▸ Task to carry out
Put the lines of the records below into a Markdown table with the columns "No." and "Line," numbering each row and skipping any blank lines. Leave the pictures out of the table.

(Stored entries)

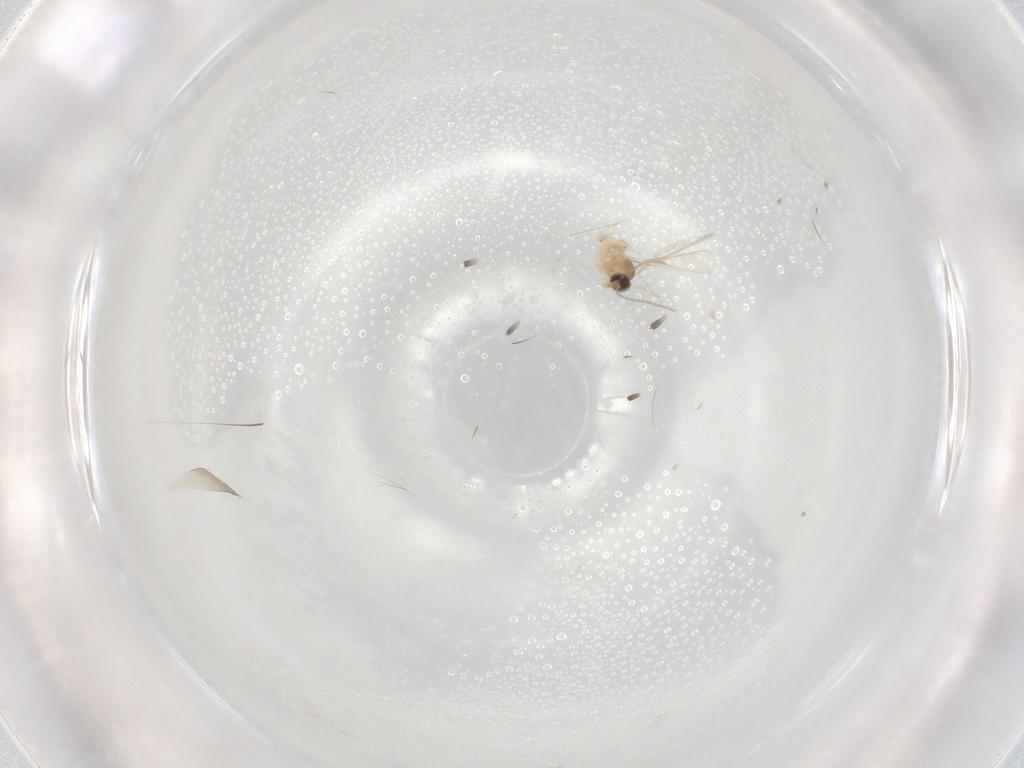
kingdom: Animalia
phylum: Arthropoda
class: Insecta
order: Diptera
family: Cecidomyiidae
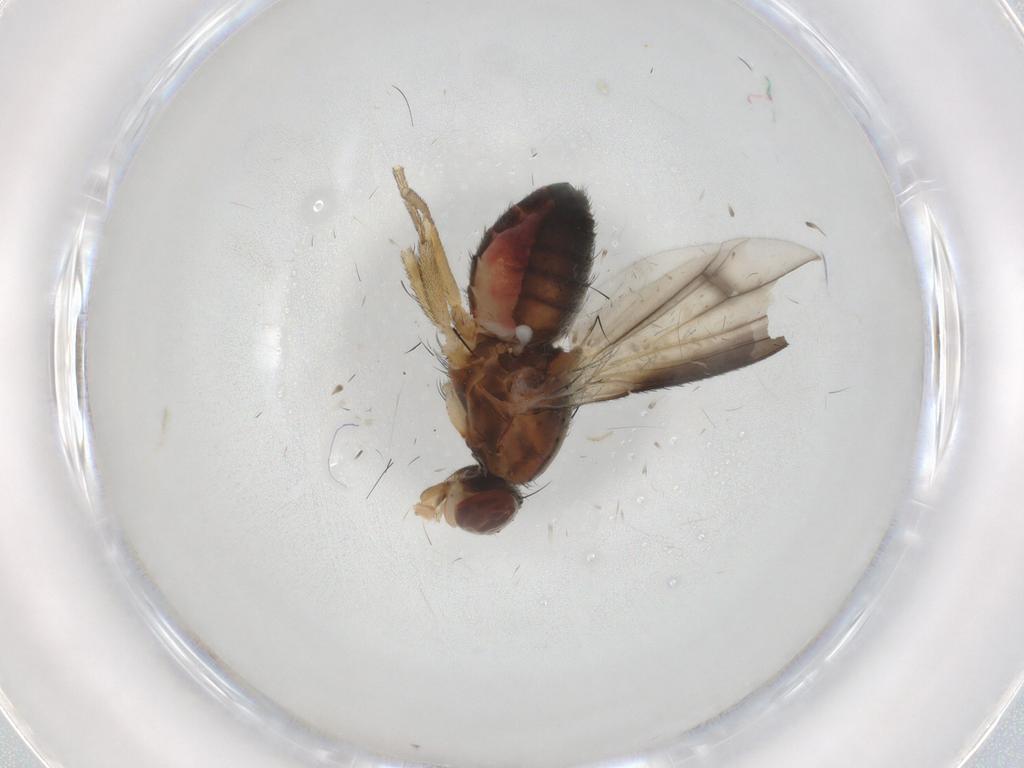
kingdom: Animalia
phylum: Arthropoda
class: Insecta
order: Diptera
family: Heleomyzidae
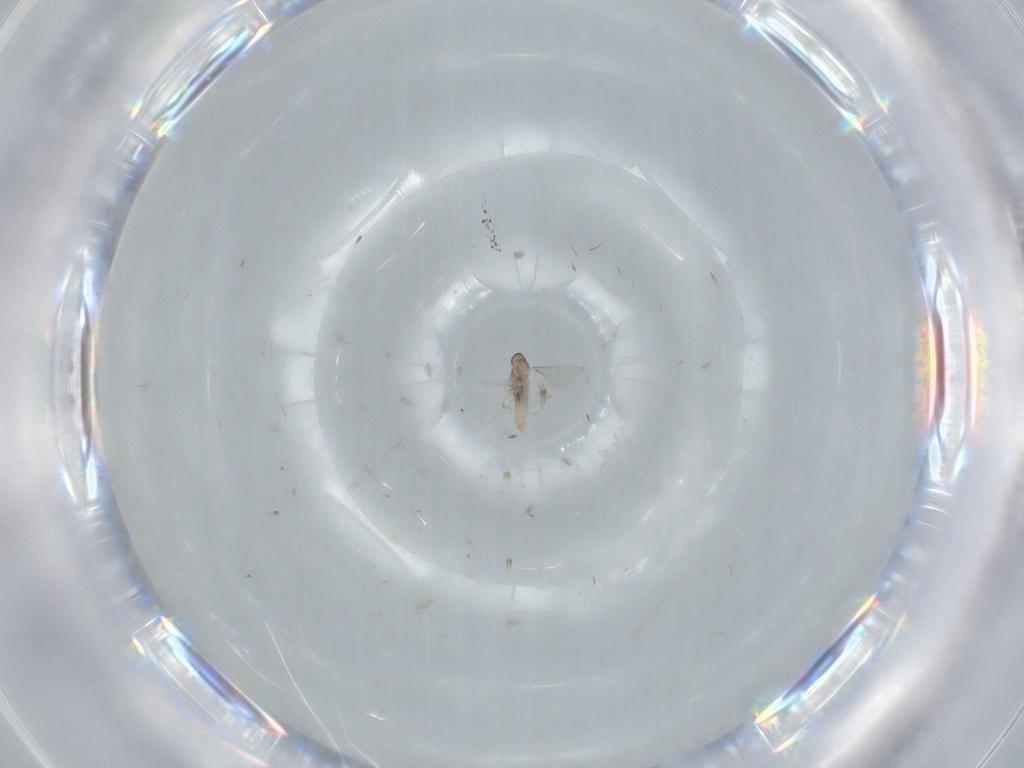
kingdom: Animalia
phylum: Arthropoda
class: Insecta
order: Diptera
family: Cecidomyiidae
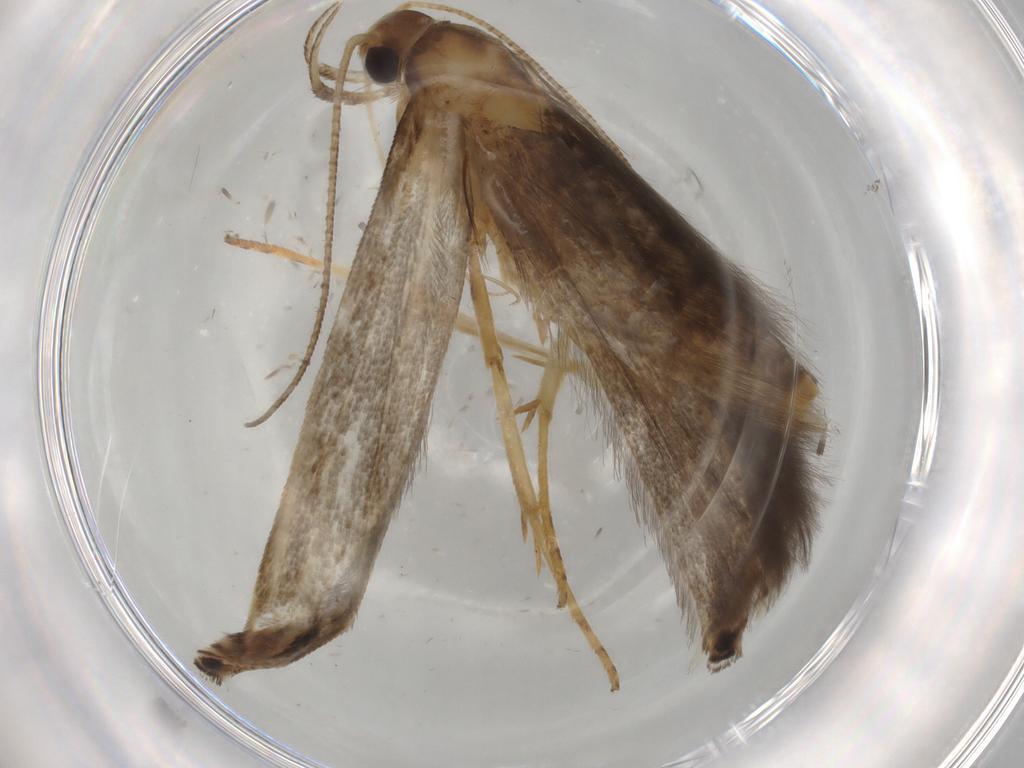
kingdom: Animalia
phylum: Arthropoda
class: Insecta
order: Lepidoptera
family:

▸ Finished task
| No. | Line |
|---|---|
| 1 | kingdom: Animalia |
| 2 | phylum: Arthropoda |
| 3 | class: Insecta |
| 4 | order: Diptera |
| 5 | family: Cecidomyiidae |
| 6 | kingdom: Animalia |
| 7 | phylum: Arthropoda |
| 8 | class: Insecta |
| 9 | order: Diptera |
| 10 | family: Heleomyzidae |
| 11 | kingdom: Animalia |
| 12 | phylum: Arthropoda |
| 13 | class: Insecta |
| 14 | order: Diptera |
| 15 | family: Cecidomyiidae |
| 16 | kingdom: Animalia |
| 17 | phylum: Arthropoda |
| 18 | class: Insecta |
| 19 | order: Lepidoptera |
| 20 | family: |